Remodeling male coercion and the evolution of sexual autonomy by mate choice

June 07, 2023 Research

It is usually thought that female organisms in the animal kingdom have only two dire choices when attacked by coercive and aggressive sexual behavior from their male counterparts: acquiesce, or resist (by fighting).

But IAST research fellow Samuel Snow and his co-author Richard Prum present, in their new paper – just published at Evolution  – an intriguing third possibility: females of certain species might have been able to actively “remodel” their male counterparts’ capacity to sexually coerce them through evolution, by selecting mates and male mating practices that enhance female autonomy and protect them from violent sexual attacks.

This, as Sam and Richard’s work shows, is a co-evolutionary process: females evolve new preferences for autonomy-enhancing traits because they benefit from freedom of choice; thereafter, males evolve those traits because there is a population of females that prefer them.
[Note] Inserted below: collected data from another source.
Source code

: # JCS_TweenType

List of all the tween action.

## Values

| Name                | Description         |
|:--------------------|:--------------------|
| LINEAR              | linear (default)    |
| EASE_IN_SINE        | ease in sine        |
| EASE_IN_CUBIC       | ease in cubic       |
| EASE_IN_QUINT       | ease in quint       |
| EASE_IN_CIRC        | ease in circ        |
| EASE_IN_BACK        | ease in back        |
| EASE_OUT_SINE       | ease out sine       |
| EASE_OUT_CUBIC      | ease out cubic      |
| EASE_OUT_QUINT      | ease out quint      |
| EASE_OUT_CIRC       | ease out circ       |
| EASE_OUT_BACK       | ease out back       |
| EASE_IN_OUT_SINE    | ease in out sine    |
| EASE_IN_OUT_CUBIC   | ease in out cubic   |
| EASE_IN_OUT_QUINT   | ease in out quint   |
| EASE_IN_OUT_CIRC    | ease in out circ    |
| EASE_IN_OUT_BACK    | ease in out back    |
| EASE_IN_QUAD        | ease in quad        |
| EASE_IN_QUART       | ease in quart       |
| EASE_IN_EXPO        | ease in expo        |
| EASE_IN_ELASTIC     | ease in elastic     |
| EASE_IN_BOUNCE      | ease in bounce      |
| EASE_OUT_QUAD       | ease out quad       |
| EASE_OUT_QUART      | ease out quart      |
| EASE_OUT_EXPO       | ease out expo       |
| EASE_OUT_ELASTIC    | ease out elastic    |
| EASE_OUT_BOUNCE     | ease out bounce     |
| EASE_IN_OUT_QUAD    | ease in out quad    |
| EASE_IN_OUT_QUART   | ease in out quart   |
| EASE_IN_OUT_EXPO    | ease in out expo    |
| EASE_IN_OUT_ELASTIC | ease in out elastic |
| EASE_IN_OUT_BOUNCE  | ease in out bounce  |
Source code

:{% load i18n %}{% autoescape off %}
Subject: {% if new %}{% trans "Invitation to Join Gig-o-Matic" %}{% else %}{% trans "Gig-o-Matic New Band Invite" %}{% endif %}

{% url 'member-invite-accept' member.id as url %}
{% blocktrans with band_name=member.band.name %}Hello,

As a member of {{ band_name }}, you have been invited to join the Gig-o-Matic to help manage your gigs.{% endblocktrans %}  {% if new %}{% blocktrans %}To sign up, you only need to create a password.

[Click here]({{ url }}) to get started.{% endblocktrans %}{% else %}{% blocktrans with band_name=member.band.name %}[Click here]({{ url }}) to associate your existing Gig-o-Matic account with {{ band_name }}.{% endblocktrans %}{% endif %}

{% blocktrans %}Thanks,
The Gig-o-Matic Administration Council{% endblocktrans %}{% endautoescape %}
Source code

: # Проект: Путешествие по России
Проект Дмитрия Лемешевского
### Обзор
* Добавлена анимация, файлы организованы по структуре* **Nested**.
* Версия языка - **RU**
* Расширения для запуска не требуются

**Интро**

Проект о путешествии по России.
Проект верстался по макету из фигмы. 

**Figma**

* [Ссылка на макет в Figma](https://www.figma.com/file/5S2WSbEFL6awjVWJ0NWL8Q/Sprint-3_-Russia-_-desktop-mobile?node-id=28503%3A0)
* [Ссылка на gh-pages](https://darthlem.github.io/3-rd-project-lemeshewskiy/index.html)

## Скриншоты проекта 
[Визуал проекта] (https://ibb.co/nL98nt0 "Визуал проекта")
Sam and Richard’s paper was inspired by their observation of bowerbirds, a group of bird species from Australasia. The males of many bowerbird species build peculiar characteristic structures out of sticks, called “bowers,” which are special courtship display arenas that seemingly allow the female to be courted while remaining physically protected from aggressive male attack, and while also being able to escape easily if threatened https://youtu.be/1EN9k6LEulg

Sam and Richard hypothesize that female bowerbirds may have evolved preferences for mates that can build bowers that better protect them from coercive mating, and allow them a freer, non-coerced, mate choice. If females can evaluate the structure of the bower from far away, these “autonomy-enhancing” traits can evolve, even though the structure interferes with a male’s own ability to coerce.

The male, in short, has no choice but to build a bower that will attract and satisfy a female, if he wants a female to visit him!

This is not only about birds!

Other autonomy-enhancing traits could be things like noticeably smaller body or tooth size (which makes it harder to commit violence effectively). The fact that human males are less violent and smaller relative to females than chimpanzee males, our closest relatives in the animal kingdom, suggests that the kind of “remodelling” that Sam and Richard write about here might have occurred among humans as well.